←back to thread

110 points ingve | 8 comments | | HN request time: 0.254s | source | bottom
1. websiteapi ◴[] No.46007761[source]
there's a lot of hype around durable execution these days. why do that instead of regular use of queues? is it the dev ergonomics that's cool here?

you can (and people already) model steps in any arbitrarily large workflow and have those results be processed in a modular fashion and have whatever process that begins this workflow check the state of the necessary preconditions prior to taking any action and thus go to the currently needed step, or retry ones that failed, and so forth.

replies(5): >>46007901 #>>46008038 #>>46008154 #>>46008279 #>>46009559 #
2. tptacek ◴[] No.46007901[source]
We build what is effectively a durable execution "engine" for our orchestrator (ours is backed by boltdb and not SQLite, which I objected to, correctly). The steps in our workflows build running virtual machines and include things like allocating addresses, loading BPF programs, preparing root filesystems, and registering services.

Short answer: we need to be able to redeploy and bounce the orchestrator without worrying about what stage each running VM on our platform is in.

JP, the dev that built this out for us, talks a bit about the design rationale (search for "Cadence") here:

https://fly.io/blog/the-exit-interview-jp/

The library itself is open:

https://github.com/superfly/fsm

3. ryeats ◴[] No.46008038[source]
As you say it can be done but it's an anti-pattern to use a message queue as a database which is essentially what you are doing for these kinds of long running tasks. The reason is that their are a lot of state your likely going to want to status as a task runs and persist and checkpoint yes you can carefully string together a series of database calls chained with message transactions so you don't lose something when an issue happens but then you also need bespoke logic to restart or retry each step and it can turn into a bit of a mess.
4. snicker7 ◴[] No.46008154[source]
Message queues (e.g. SQS) are inappropriate for tracking long-running tasks/workflows. This is due to the operational requirements such as:

- Checking the status of a task (queued, pending, failed, cancelled, completed) - Cancelling a queued task (or pending task if the execution environment supports it) - Re-prioritizing queued tasks - Searching for tasks based off an attribute (e.g. tag)

You really do need a database for this.

replies(2): >>46009178 #>>46009553 #
5. kodablah ◴[] No.46008279[source]
> is it the dev ergonomics that's cool here?

Yup.
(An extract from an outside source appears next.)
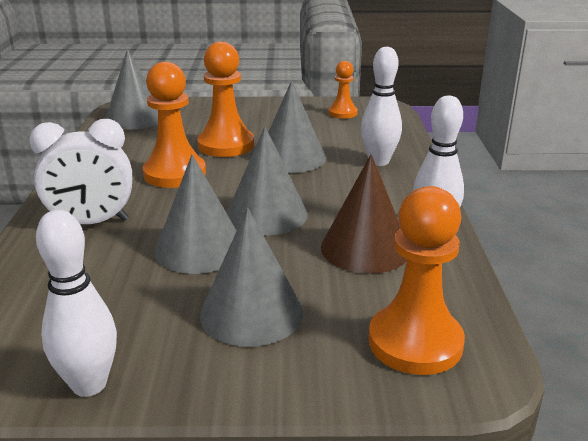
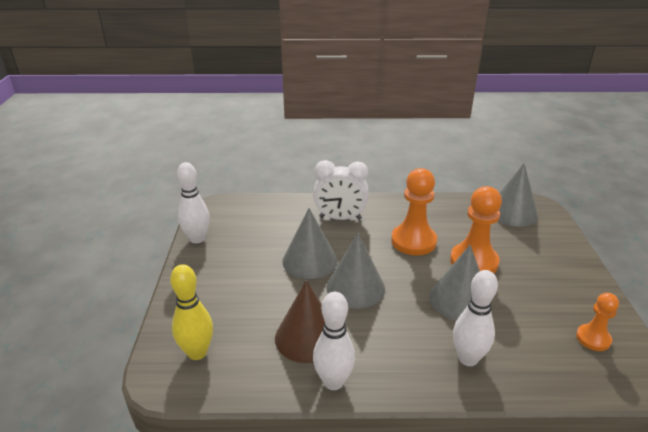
camera: 90 degrees right, 5 degrees up
(92, 223) = (340, 218): white clock -> white clock turned 75 degrees counterclockwise
(251, 312) = (240, 284): grey cone -> none
(415, 342) = (197, 352): orange pawn -> yellow bowling pin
Being able to write imperative code that automatically resumes where it left off is very valuable. It's best to represent durable turing completeness using modern approaches of authoring such logic - programming languages. Being able to loop, try/catch, apply advanced conditional logic, etc in a crash-proof algorithm that can run for weeks/months/years and is introspectable has a lot of value over just using queues.
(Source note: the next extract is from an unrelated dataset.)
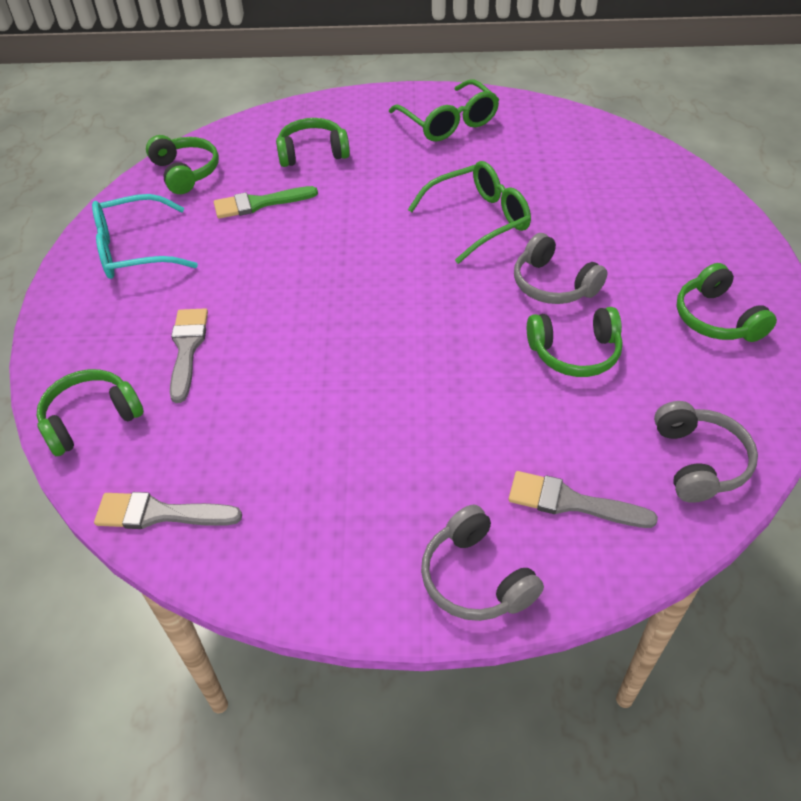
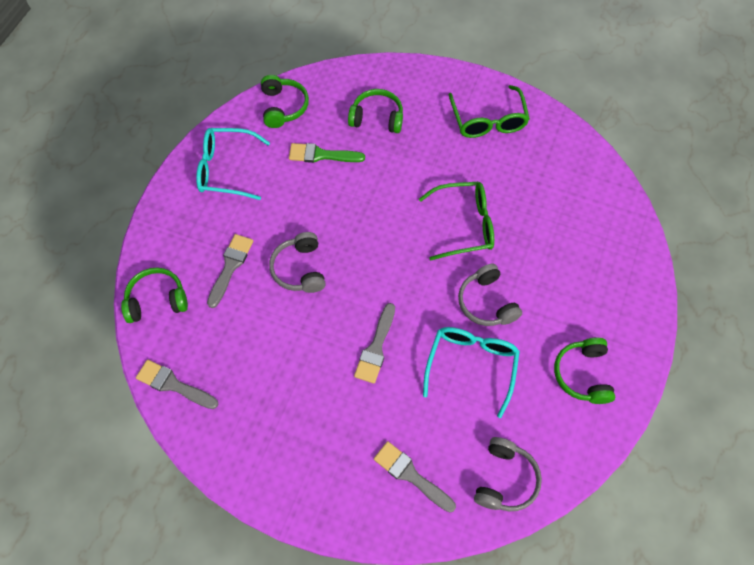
camera: 20 degrees right, 15 degrees up
(438, 374) = (376, 347): none -> grey brush
(475, 578) = (330, 502): grey headphones -> grey headphones (300, 269)
(575, 353) = (471, 365): green headphones -> turquoise glasses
Durable execution is all just queues and task processing and event sourcing under the hood though.

6. yyx ◴[] No.46009178[source]
Sounds like a Celery with SQLAlchemy backend.
7. DenisM ◴[] No.46009553[source]
I’m reminded of classical LRU cache implementation - double linked list and a hash map that points to the list elements.
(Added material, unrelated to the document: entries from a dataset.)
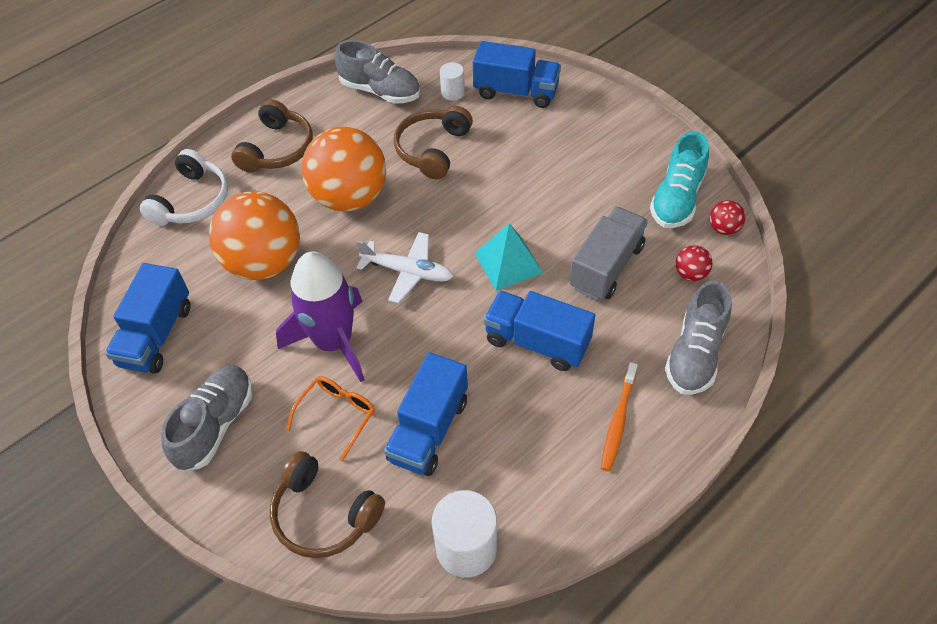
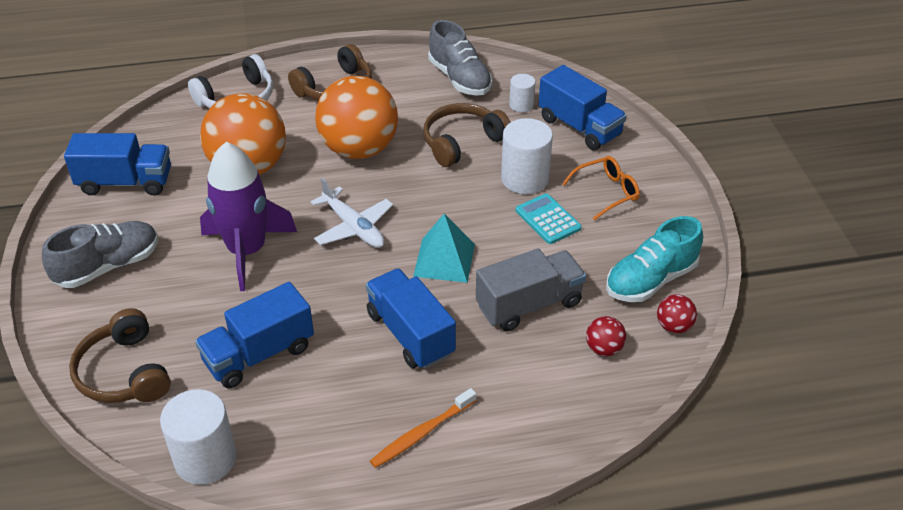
camera: 30 degrees right, 10 degrees down
(156, 335) = (125, 182): blue truck -> blue truck turned 135 degrees counterclockwise
(337, 416) = (199, 306): orange glasses -> orange glasses (606, 192)
(511, 158) = (524, 179): none -> white cylinder
(559, 185) = (548, 219): none -> turquoise calculator
(695, 354) = (544, 417): grey shoe -> none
It is a queue if we squint really hard, but it allows random access and reordering. Do we have durable structures of this kind?

I can’t imagine how to shoehorn this into Kafka or SQS.

8. hmaxdml ◴[] No.46009559[source]
The hype is because DE is such an dev exp improvement over building your own queue. Good DE frameworks come with workflows, pub/sub, notifications, distributed queues with tons of flow control options, etc.